With a handful of days to go before Election Day, the Republican Federal Committee of Pennsylvania is going after Sen. Barack Obama with a mailer that claims the presidential nominee has “a record of being soft on crime.” Luckily, our fellow fact-checkers at PolitiFact.com are all over this one. According to PolitiFact, the mailer (also being distributed in Florida) “cherry-picks a few choice examples and conveniently ignores evidence that contradicts its conclusions.”
For example, the mailer says that Obama is “against tougher penalties for street gangs,” referring to Obama’s vote against HB 1812 in the Illinois state Senate. We actually wrote about Obama’s vote on this legislation back in April when the National Campaign Fund released an ad making similar claims about Obama being “weak” on gang killers and terrorists.
The bill in question would have made anyone found guilty of a murder committed “in furtherance of the activities of an organized gang” eligible for death. Obama voted against the bill, saying that Illinois law already made murderers eligible for death in instances where the crime was committed in “a cold, premeditated and calculated” manner. He also expressed concern that the legislation would likely target particular neighborhoods and individuals. Even the bill’s sponsor, Rep. Susana Mendoza of Chicago, said that she didn’t think Obama was weak on crime and that he opposed her bill for valid reasons.

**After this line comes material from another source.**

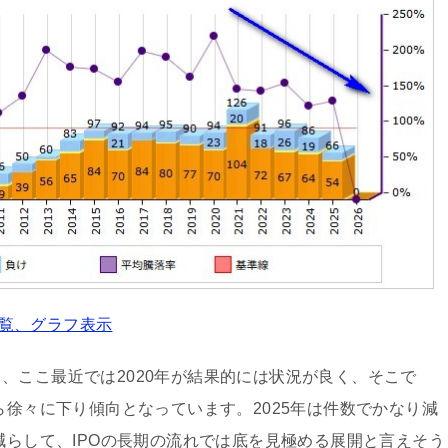
一覧、グラフ表示
、ここ最近では2020年が結果的には状況が良く、そこで
ら徐々に下り傾向となっています。2025年は件数でかなり減
減らして、IPOの長期の流れでは底を見極める展開と言えそう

Furthermore, Politifact notes that Obama’s votes in favor of legislation in 2003 (prohibiting released gang members from associating with their old gang compadres) and 2004 (making gang recruiting at a school a crime) could be used to make the exact opposite claim about Obama. You can read PolitiFact’s full analysis of the mailer here.

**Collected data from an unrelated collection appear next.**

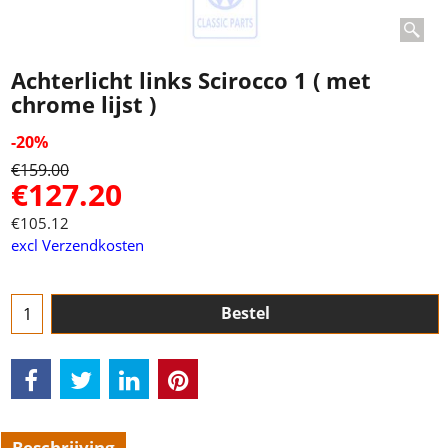
Achterlicht links Scirocco 1 ( met
chrome lijst )
-20%
€
159.00
€
127.20
€
105.12
excl Verzendkosten
Bestel
Beschrijving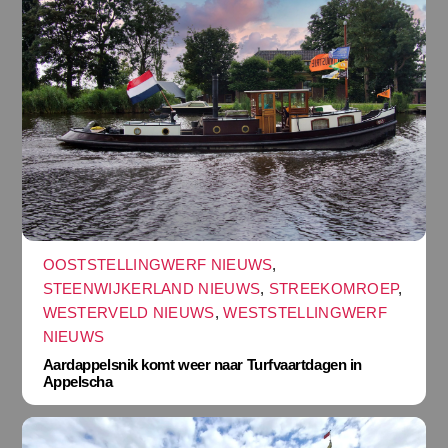
OOSTSTELLINGWERF NIEUWS
,
STEENWIJKERLAND NIEUWS
,
STREEKOMROEP
,
WESTERVELD NIEUWS
,
WESTSTELLINGWERF
NIEUWS
Aardappelsnik komt weer naar Turfvaartdagen in
Appelscha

The mailer comes right on the heels of a similar attack against the Illinois senator from the Republican National Committee and the McCain-Palin campaign. In a robo-call going out in battleground states, former New York City Mayor Rudolph Giuliani says, “You need to know that Barack Obama opposes mandatory prison sentences for sex offenders, drug dealers, and murderers.” He continues, “It’s true, I read Obama’s words myself.” Leaving out the word “minimum,” Giuliani’s words make it seem as though Obama is against just “mandatory” jail time, which isn’t the case.

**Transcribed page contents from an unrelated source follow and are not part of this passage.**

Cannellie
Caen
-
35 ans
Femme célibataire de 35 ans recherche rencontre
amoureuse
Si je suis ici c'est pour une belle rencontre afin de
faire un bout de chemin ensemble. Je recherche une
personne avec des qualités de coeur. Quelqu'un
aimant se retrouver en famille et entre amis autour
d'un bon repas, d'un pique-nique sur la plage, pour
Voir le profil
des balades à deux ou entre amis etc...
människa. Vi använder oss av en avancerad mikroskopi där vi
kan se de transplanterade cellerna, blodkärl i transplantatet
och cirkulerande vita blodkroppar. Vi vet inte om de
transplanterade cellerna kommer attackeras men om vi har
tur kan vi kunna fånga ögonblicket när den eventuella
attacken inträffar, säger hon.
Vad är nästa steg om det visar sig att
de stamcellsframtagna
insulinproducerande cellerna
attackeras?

At a 2003 Illinois Senate debate, when asked if he would “vote to abolish mandatory minimum jail sentences,” Obama answered “I would,” adding that “mandatory minimums take too much discretion away from judges.” Obama gave a non-specific answer to a broad question. More recently, an Obama-Biden fact sheet on the campaign Web site says that Obama will “reform mandatory minimums,” but it specifically refers to drug offenders, with no mention of sex offenders and murderers. The fact sheet reads: Obama and Biden “will immediately review these sentences to see where we can be smarter on crime and reduce the ineffective warehousing of nonviolent drug offenders.” Obama made a similar statement about sentencing for “nonviolent” offenders during a speech at Howard University in 2007, but again, there was no mention of sex offenders or murderers:
Obama (Sept. 27, 2007): When I’m President, I will. We will review these sentences to see where we can be smarter on crime and reduce the blind and counterproductive warehousing of non-violent offenders. And we will give first-time, non-violent drug offenders a chance to serve their sentence, where appropriate, in the type of drug rehabilitation programs that have proven to work better than a prison term in changing bad behavior. So let’s reform this system. Let’s do what’s smart. Let’s do what’s just.
Obama’s answer in 2003 suggests that he was in favor of eliminating mandatory minimum sentences in general. But his more recent statements specify that he wants to reexamine sentencing for “non-violent” drug offenders.